(Items from a data source)
Content starts

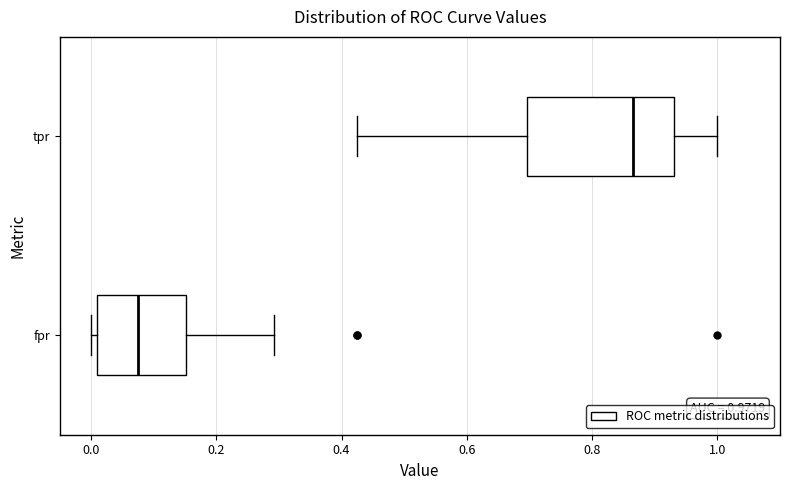

Which box is the widest, from its left edge to its right edge?

tpr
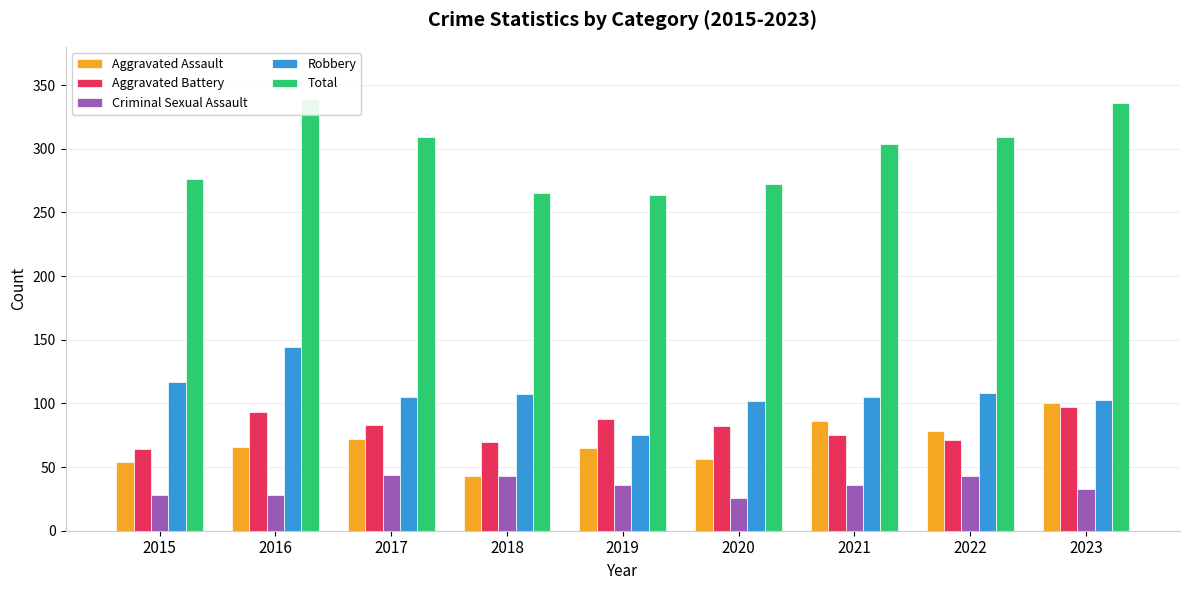

How many categories are shown in the chart?

9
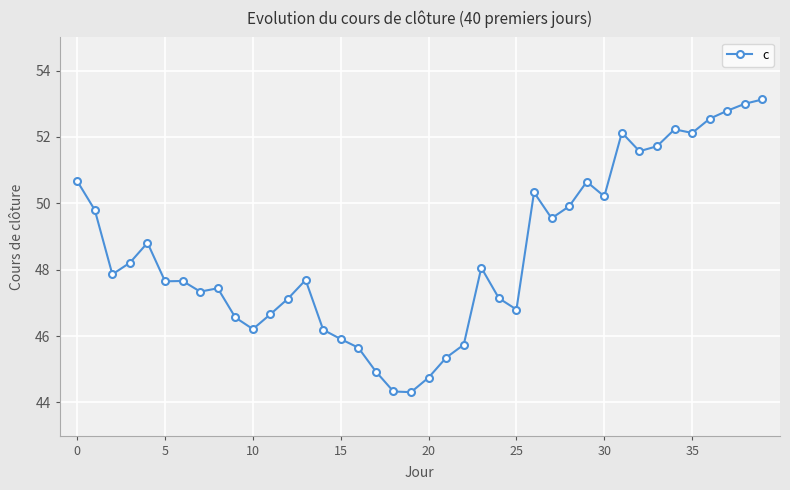

True or false: the data has more than 0 interior local peaks.

True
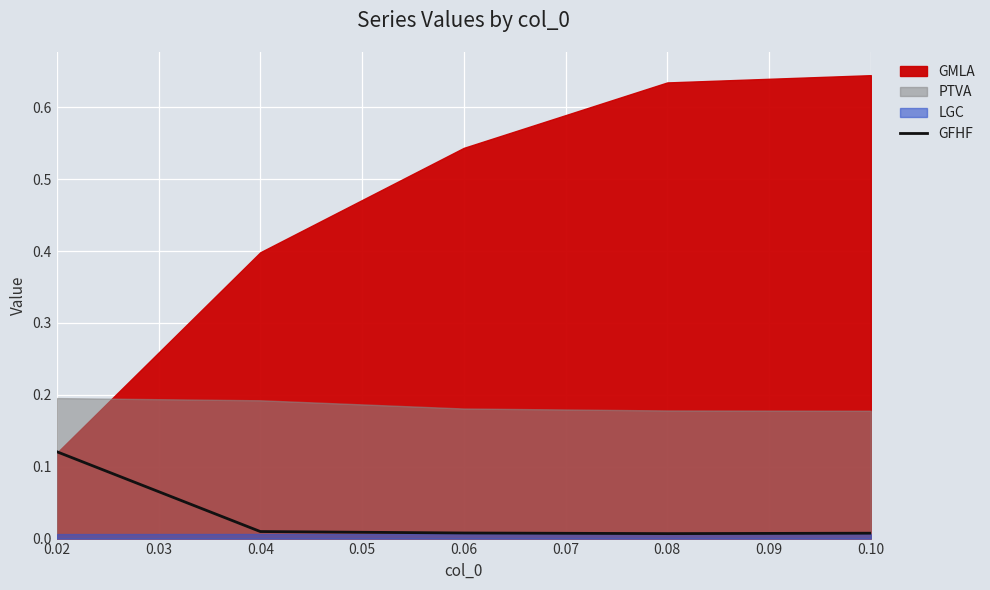

What is the value of the 1st point from the left?

0.1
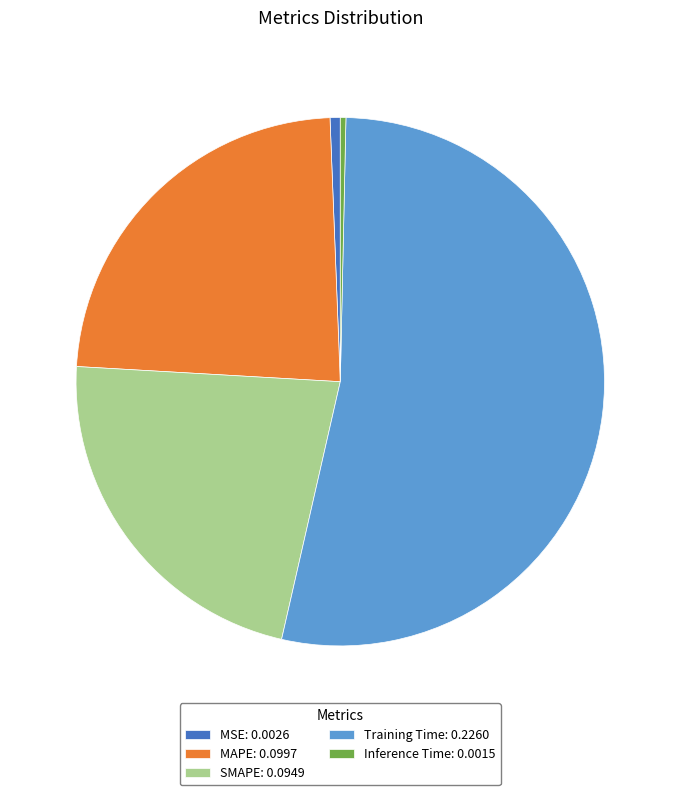

The MSE slice represents 1% of the pie. True or false?

True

Content ends

Work to be completed:
Rewrite the listing above, replacing "categories" with "groups" and leaving everything else unchanged. Leave out the pictures.

Output for this exercise:
Which box is the widest, from its left edge to its right edge?

tpr

How many groups are shown in the chart?

9

True or false: the data has more than 0 interior local peaks.

True

What is the value of the 1st point from the left?

0.1

The MSE slice represents 1% of the pie. True or false?

True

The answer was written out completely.